Het onderzoek verliep in één werkput, rijk aan sporen en structuren, waarvan de bewaring vrij goed was. Een grote verstoring van recente aard (perceelsgracht) zorgde voor een lichte versnippering van het beeld. In totaal werden welgeteld 200 sporen ingetekend, waarvan 152 van antropogene aard. Bij deze sporen gaat het om paalkuilen, kuilen en greppels/grachten. Uit deze sporen konden twee duidelijke structuren afgelijnd worden. Een eerste structuur (Fig. 58 & 59) bevond zich in een dichte sporencluster, die maar ten dele kon worden onderzocht (fase 2 zal de rest van de structuur vatten). Het onderzochte gedeelte meet 10 m x 7 m. Opvallend was de dubbele greppel die zich rond de structuur bevond. De hoofdconstructie van dit gebouw omvat vier zware palen, respectievelijk 62 cm, 72 cm, 51 cm en 57 cm diep. Drie van de vier palen zijn uitgegraven, opnieuw gevuld en waarschijnlijk terug uitgegraven (recuperatie van de houten paal ?). Voorts zien we twee paalkuilen, die een centrale lengteas lijken te vormen, met ook sporen van herbouw of herstelling .

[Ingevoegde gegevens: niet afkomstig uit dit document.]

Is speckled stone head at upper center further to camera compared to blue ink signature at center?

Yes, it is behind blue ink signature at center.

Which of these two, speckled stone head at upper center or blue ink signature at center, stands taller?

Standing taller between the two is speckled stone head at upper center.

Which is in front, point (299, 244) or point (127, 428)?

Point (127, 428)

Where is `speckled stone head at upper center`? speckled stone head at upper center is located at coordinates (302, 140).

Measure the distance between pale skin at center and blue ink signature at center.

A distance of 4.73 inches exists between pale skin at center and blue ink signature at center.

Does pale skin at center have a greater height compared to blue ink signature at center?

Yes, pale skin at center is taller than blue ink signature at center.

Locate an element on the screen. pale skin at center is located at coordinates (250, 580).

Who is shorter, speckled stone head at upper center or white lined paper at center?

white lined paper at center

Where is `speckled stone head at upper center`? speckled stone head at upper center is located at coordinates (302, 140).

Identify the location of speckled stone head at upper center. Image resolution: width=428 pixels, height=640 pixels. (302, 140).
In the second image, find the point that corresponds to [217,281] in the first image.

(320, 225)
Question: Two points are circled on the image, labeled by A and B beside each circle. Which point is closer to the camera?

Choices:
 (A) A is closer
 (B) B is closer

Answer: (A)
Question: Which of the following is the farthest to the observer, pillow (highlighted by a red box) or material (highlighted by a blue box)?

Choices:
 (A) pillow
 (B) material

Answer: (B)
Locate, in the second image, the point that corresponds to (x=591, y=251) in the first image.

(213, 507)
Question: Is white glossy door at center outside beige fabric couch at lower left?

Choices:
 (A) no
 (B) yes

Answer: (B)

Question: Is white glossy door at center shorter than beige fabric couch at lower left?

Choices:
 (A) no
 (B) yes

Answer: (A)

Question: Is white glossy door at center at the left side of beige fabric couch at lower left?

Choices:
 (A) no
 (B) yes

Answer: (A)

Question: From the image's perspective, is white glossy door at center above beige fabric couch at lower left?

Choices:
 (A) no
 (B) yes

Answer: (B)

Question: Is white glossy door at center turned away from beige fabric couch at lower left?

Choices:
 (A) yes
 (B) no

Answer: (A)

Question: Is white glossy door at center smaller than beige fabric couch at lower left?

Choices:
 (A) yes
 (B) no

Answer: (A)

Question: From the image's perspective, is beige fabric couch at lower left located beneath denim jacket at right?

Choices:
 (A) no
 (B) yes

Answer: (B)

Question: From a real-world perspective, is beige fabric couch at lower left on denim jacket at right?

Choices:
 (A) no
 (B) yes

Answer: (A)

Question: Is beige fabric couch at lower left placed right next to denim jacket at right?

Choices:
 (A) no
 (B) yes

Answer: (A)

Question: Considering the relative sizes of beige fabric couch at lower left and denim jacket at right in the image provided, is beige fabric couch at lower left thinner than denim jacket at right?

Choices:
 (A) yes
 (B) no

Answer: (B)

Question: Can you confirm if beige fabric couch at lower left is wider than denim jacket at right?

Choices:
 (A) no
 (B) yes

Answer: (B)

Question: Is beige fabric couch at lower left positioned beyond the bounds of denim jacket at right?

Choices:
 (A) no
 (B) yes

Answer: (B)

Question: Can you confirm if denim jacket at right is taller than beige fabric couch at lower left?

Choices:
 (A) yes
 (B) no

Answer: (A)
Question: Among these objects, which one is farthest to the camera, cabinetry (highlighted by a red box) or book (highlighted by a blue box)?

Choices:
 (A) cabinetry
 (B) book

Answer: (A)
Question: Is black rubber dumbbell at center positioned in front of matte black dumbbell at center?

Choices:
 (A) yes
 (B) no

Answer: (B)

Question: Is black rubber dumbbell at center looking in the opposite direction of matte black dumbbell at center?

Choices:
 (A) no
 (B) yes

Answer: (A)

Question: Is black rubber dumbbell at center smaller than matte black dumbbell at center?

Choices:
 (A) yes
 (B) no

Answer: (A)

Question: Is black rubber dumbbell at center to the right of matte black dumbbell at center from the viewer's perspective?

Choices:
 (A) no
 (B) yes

Ten oosten daarvan zien we een eerste standgreppel, die een vrij juiste ovale vorm beschrijft. In het noorden eindigt de standgreppel in een paalkuil, dit is eveneens het geval in het zuiden. Daar herneemt de standgreppel en loopt onder de putwand in westelijke richting door. Hier kunnen we mogelijk een ingang situeren.

Verder zien we een tweede meer langgerekte standgreppel die in het zuiden geen onderbreking vertoont. In het noorden eindigt de standgreppel in twee langwerpige paalkuilen, die eerder aan platen dan aan palen doen denken.

We hebben te maken met een houtbouw (gebintenbouw op zware houten staanders) die op zijn minst één keer volledig herbouwd is. Men lijkt het gebouw ontmanteld en op dezelfde plaats, zij het iets groter van afmetingen, herbouwd te hebben.

Rond deze structuur bevond zich een erfgracht, die in een latere fase naar het noorden is uitgebreid.

Fig. 58: Overzichtsfoto van de eerste gebouwplattegrond met dubbele greppel.

(5)
(6)

58 Jaarverslag 2008

Parallellen voor deze gebouwplattegrond zijn schaars. Enkel te Herk-de-Stad (Limb.) (WOUTERS et al. 1996, p. 160) kon een vergelijkbaar plattegrond gevonden worden, te daten in het begin van de 12e eeuw.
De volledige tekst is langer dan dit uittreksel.